- Assigned task: Output all of the material beneath this line exactly as it is.

• • • • •

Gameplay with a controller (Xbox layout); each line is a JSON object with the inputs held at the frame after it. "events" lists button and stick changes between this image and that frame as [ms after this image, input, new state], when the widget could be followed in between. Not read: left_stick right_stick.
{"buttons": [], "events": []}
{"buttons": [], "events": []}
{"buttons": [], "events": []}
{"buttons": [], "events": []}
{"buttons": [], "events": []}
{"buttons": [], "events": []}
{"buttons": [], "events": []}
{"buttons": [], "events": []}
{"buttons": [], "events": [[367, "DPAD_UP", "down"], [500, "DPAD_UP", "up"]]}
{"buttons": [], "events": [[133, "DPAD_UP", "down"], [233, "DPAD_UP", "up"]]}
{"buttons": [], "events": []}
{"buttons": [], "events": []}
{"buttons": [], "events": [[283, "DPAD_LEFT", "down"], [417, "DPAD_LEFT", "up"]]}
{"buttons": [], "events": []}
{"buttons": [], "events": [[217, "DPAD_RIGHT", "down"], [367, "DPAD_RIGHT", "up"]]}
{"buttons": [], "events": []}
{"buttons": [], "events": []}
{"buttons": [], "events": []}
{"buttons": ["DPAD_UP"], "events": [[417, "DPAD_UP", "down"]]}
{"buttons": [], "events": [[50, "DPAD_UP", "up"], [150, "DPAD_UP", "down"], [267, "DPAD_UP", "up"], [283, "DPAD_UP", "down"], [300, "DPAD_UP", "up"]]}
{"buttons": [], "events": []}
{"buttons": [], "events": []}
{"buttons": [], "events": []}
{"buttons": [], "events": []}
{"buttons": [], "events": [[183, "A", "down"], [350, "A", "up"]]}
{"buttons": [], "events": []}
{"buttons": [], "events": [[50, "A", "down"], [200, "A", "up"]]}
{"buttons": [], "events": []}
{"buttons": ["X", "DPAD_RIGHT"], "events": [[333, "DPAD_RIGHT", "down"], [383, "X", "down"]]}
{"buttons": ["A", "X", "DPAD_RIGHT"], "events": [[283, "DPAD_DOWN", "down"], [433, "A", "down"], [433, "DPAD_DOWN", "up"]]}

• • • • •

- Answer box:
Gameplay with a controller (Xbox layout); each line is a JSON object with the inputs held at the frame after it. "events" lists button and stick changes between this image and that frame as [ms after this image, input, new state], when the widget could be followed in between. Not read: left_stick right_stick.
{"buttons": [], "events": []}
{"buttons": [], "events": []}
{"buttons": [], "events": []}
{"buttons": [], "events": []}
{"buttons": [], "events": []}
{"buttons": [], "events": []}
{"buttons": [], "events": []}
{"buttons": [], "events": []}
{"buttons": [], "events": [[367, "DPAD_UP", "down"], [500, "DPAD_UP", "up"]]}
{"buttons": [], "events": [[133, "DPAD_UP", "down"], [233, "DPAD_UP", "up"]]}
{"buttons": [], "events": []}
{"buttons": [], "events": []}
{"buttons": [], "events": [[283, "DPAD_LEFT", "down"], [417, "DPAD_LEFT", "up"]]}
{"buttons": [], "events": []}
{"buttons": [], "events": [[217, "DPAD_RIGHT", "down"], [367, "DPAD_RIGHT", "up"]]}
{"buttons": [], "events": []}
{"buttons": [], "events": []}
{"buttons": [], "events": []}
{"buttons": ["DPAD_UP"], "events": [[417, "DPAD_UP", "down"]]}
{"buttons": [], "events": [[50, "DPAD_UP", "up"], [150, "DPAD_UP", "down"], [267, "DPAD_UP", "up"], [283, "DPAD_UP", "down"], [300, "DPAD_UP", "up"]]}
{"buttons": [], "events": []}
{"buttons": [], "events": []}
{"buttons": [], "events": []}
{"buttons": [], "events": []}
{"buttons": [], "events": [[183, "A", "down"], [350, "A", "up"]]}
{"buttons": [], "events": []}
{"buttons": [], "events": [[50, "A", "down"], [200, "A", "up"]]}
{"buttons": [], "events": []}
{"buttons": ["X", "DPAD_RIGHT"], "events": [[333, "DPAD_RIGHT", "down"], [383, "X", "down"]]}
{"buttons": ["A", "X", "DPAD_RIGHT"], "events": [[283, "DPAD_DOWN", "down"], [433, "A", "down"], [433, "DPAD_DOWN", "up"]]}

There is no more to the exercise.